Limitations of Prior Work: Existing models exhibit a significant drop in intramolecular validity (bond length/angle distribution) under strict PoseBusters testing, indicating inconsistency between the generated 3D geometry and the 2D molecular topology.

Key Challenge: Default noise scheduling causes the 3D modality (atom coordinates) to be denoised first, preventing the model from effectively using the 2D topology information to constrain the 3D structure.
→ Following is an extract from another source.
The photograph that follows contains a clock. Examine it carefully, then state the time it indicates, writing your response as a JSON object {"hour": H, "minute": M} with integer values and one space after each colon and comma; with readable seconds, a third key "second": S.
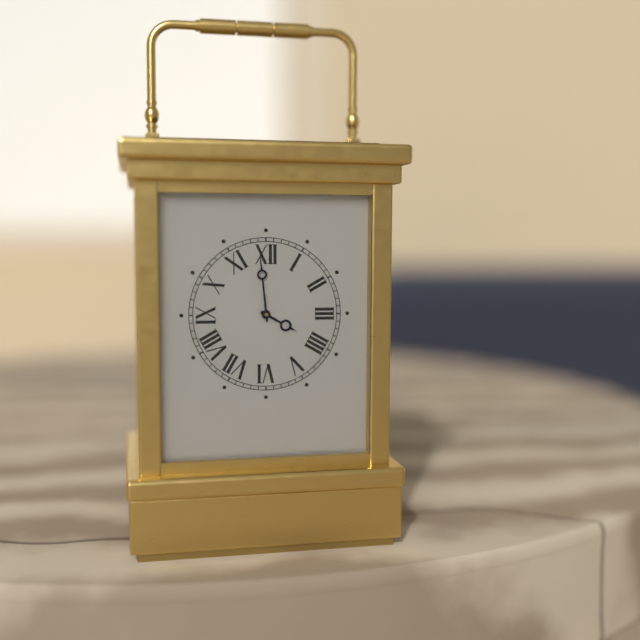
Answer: {"hour": 3, "minute": 59}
The "3D-dominant" probability path is suboptimal.

Goal: How to design an optimal noise schedule for multiple modalities so that 2D and 3D modalities can guide each other?

Key Insight: Proving that the VLB is path-dependent in multimodal scenarios (unlike in single-modality settings), and then searching for the optimal path.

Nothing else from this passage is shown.